The original image is lost, but the painting becomes a new thing in and of itself. A map which reterritorializes a place in the subconscious.
Slipstream
Phosphorescent light bubbling up from a cobalt lake, luminous yellow forms in a field of cadmium, a mossy riverbed draped in matte red paint. Each painting in this body of work hovers between the imagined and the material. It builds on the artist’s interest in the metaphor of the painted surface as a reflective pond, however, in these works the water is not still and deep: it moves. The works hold a delicate memory in a hazy suspension of dots, ready to be swept away by the wind or water in an instant.

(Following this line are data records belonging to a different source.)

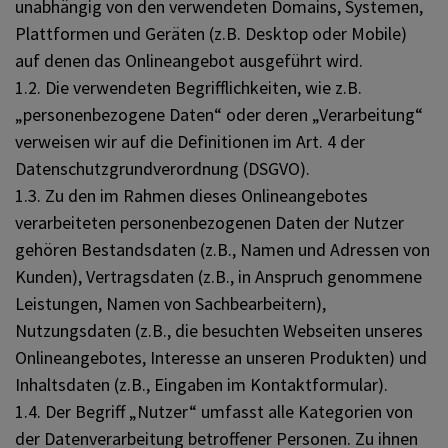
unabhängig von den verwendeten Domains, Systemen,
Plattformen und Geräten (z.B. Desktop oder Mobile)
auf denen das Onlineangebot ausgeführt wird.
1.2. Die verwendeten Begrifflichkeiten, wie z.B.
„personenbezogene Daten“ oder deren „Verarbeitung“
verweisen wir auf die Definitionen im Art. 4 der
Datenschutzgrundverordnung (DSGVO).
1.3. Zu den im Rahmen dieses Onlineangebotes
verarbeiteten personenbezogenen Daten der Nutzer
gehören Bestandsdaten (z.B., Namen und Adressen von
Kunden), Vertragsdaten (z.B., in Anspruch genommene
Leistungen, Namen von Sachbearbeitern),
Nutzungsdaten (z.B., die besuchten Webseiten unseres
Onlineangebotes, Interesse an unseren Produkten) und
Inhaltsdaten (z.B., Eingaben im Kontaktformular).
1.4. Der Begriff „Nutzer“ umfasst alle Kategorien von
der Datenverarbeitung betroffener Personen. Zu ihnen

The exhibition takes its name from the title of Elizabeth Jane Howard’s memoir. She tells the story of her life as a breathless stream of events in which she floats along in the slipstream of greater forces. The title resonated with the artist as it reflected both the method of making and the content of the works which are a filtered response to the plethora of images coursing through the artist’s mind.
Rhythm and intuition drives the paintings as the artist continuously responds to the last mark laid. In a process of deferral, layers of pigment and areas of colour are built up only to be dragged back over each other with sandpaper. Glazes make ripples out of the muddied paint, echoing the ripples of the wood grain beneath. The final image emerges in the difference between the murky background and the intense saturation of the foreground, the dabs of coloured highlights indicating light that will immediately shift.
It is the slipstream of visual information that the artist draws on to make the paintings: they are a response to the contemporary context of the work, the history of painting and memories of fabric, patterns and landscapes. The yellow dots on “Chilli Oil” are the glints of light on a Velazquez or Titian whilst the cadmium red against the duller mauve recall the monotone richness of a flocked damask fabric. The luminous yellow of ”Gatorade” is the toxic sky of Derek Jarman’s film “Road to Avebury”. The intense blues and floral motif of “Copper Sulphate” are as much from Monet’s Waterlilies as they are from Designer’s Guild fabric patterns of the Noughties. Whilst the ever shifting pinks and reds of “Tender” are similarly drawn as much from the work of Bonnard and Vuillard as from samples of liberty print fabric and memories of wooded landscapes at dusk. There is no one source more valuable or necessary and as the paintings are made each appears and shifts with the layers of paint just as memories appear and are replaced with new ones.
These paintings are open, investigative and tender, they offer no conclusions or concreteness, but are a fragment of remembered time, that will, unless it’s painted, be swept away.